Não é preciso voltar tanto no passado. Há pouco mais de três anos foram reveladas as condições degradantes do trabalho na Foxconn, na China, fabricante de ícones do consumo atual. IPads e iPhones da idolatrada Apple são feitos a partir de jornadas terríveis, crianças na linha de montagem, poluição, falhas de segurança, de saúde.

Aqui mesmo em São Paulo temos exemplos rotineiros de trabalho análogo à escravidão para marcas famosas na indústria têxtil.

Para avaliar essas situações e propor soluções globais, a ONU formou um grupo de trabalho em 2005. Durante seis anos, foram feitas pesquisas e análises que resultaram na elaboração de uma tábua de princípios norteadores para negócios e direitos humanos.

A coordenação do estudo foi feita pelo cientista político John Gerard Ruggie, que conta detalhes do processo em "Just Business – Multinational Corporations and Human Rights" [apenas negócios – corporações multinacionais e direitos humanos].

Apu Gomes/Folhapress
Bolivianos trabalham durante fiscalização do Ministério Público para apurar denúncia de trabalho escravo em São Paulo
Bolivianos trabalham durante fiscalização do Ministério Público para apurar denúncia de trabalho escravo em São Paulo

O volume aponta a ação de empresas em casos de violência, assédio sexual, abuso de trabalhadoras, trabalho infantil, emprego de seguranças ligados a grupos paramilitares acusados de torturar e até matar lideranças de trabalhadores.
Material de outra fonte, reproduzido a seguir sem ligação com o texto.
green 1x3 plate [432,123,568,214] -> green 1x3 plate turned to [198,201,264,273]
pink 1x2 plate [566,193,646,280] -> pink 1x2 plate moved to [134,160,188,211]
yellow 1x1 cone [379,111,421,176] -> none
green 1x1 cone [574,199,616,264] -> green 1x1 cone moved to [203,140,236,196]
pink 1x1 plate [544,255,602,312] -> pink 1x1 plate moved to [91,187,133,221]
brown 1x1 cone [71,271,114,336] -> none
Relata como Estados são lenientes na defesa de seus cidadãos –ou temem perder investimentos de multinacionais e/ou são fracos e corruptos.

RESPONSABILIDADES
Ruggie, 69, nasceu na Áustria, mas fez sua carreira acadêmica nos EUA. Seu livro não é um levantamento exaustivo de casos de violações dos direitos humanos. O foco está na discussão sobre os parâmetros que empresas e governos deveriam usar para garantir que trabalhadores e comunidades não sejam prejudicados pela atividade empresarial.

"Estados devem proteger, companhias devem respeitar, e aqueles que foram prejudicados devem ter reparação", resume o autor.
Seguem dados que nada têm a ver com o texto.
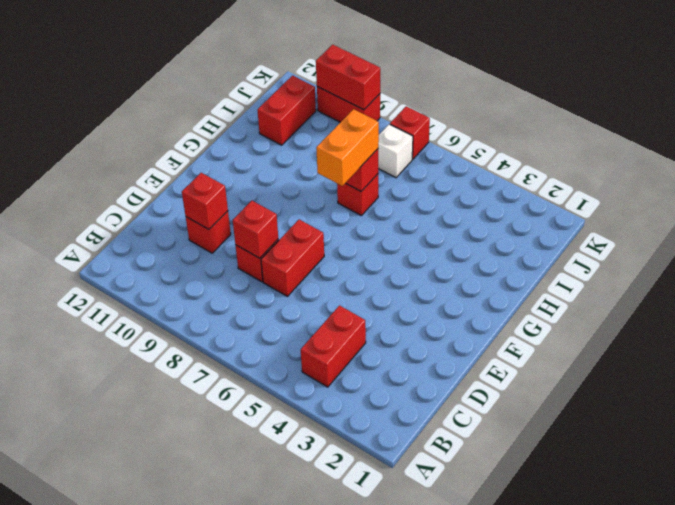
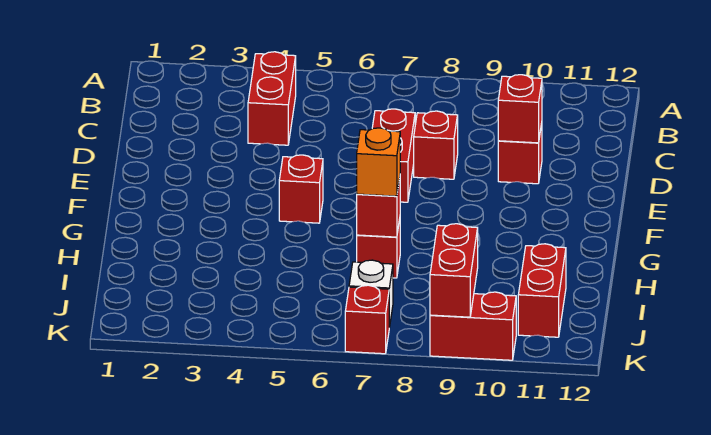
red 1x1 brick [233,201,278,258] -> red 1x1 brick moved to [279,155,323,223]
orange 1x2 brick [316,109,379,186] -> orange 1x1 brick [357,128,400,196]
red 1x2 brick [316,45,380,110] -> red 1x2 brick turned to [430,224,478,317]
Ele relata como as empresas usam de subterfúgios jurídicos para escapar de punições e agem geralmente após a divulgação do problema. Assinala que ignorar direitos pode se refletir no resultado das empresas. Lembra, por exemplo, do caso de um fundo norueguês que deixou de investir em empresas acusadas de não respeitar direitos humanos, como o Walmart.
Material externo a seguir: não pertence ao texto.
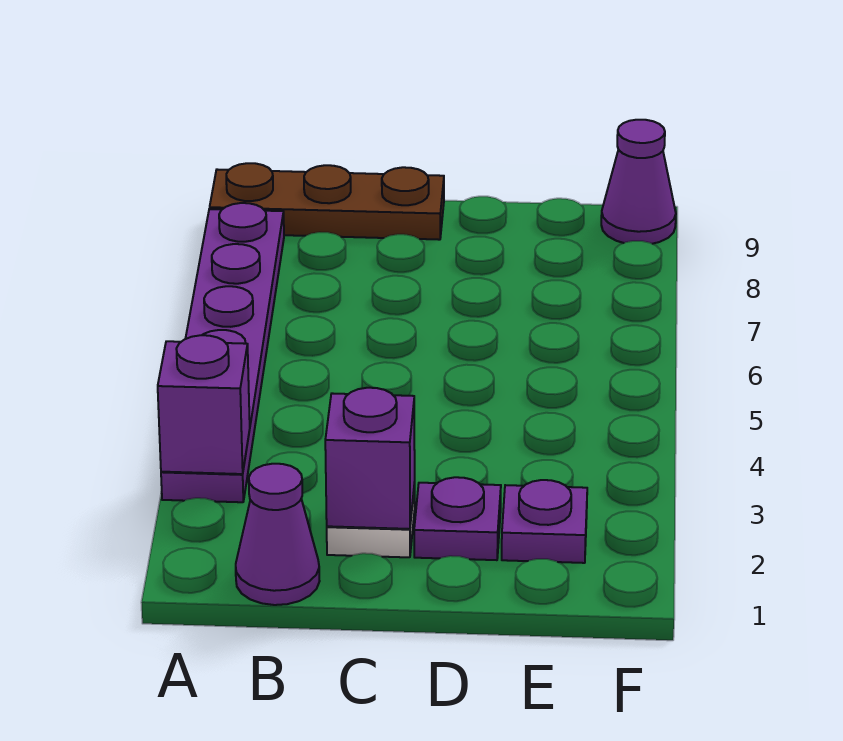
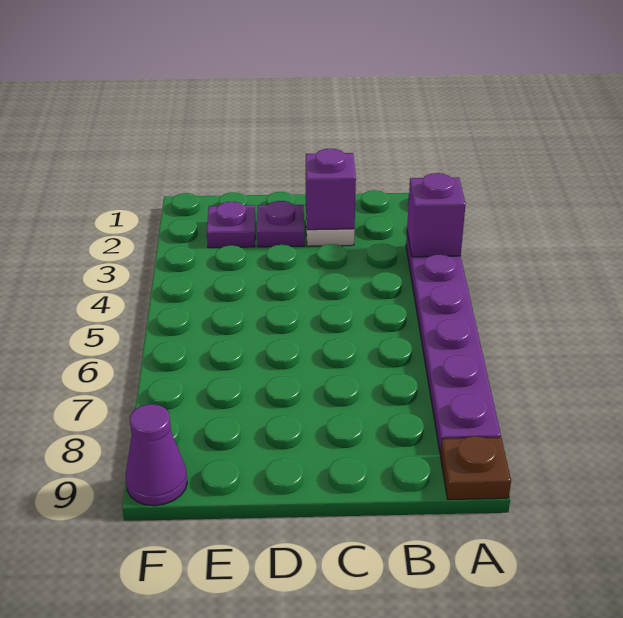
brown 1x3 plate [210,163,444,240] -> brown 1x1 plate [440,436,511,500]
purple 1x1 cone [236,464,320,605] -> none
Ruggie afirma que, "em relação a negócios e direitos humanos, nem governos nem companhias estavam preparados para essa onda da globalização". Mas não foi justamente para obter essas vantagens que as companhias migraram?

Com um enfoque otimista, ele enxerga que o seu trabalho na ONU pode ser o início de uma mudança no comportamento empresarial. Ressalta as mobilizações contra violações e defende que empresas estão se conscientizando da necessidade de fazer "negócios justos" –uma outra leitura para o título. Tomara.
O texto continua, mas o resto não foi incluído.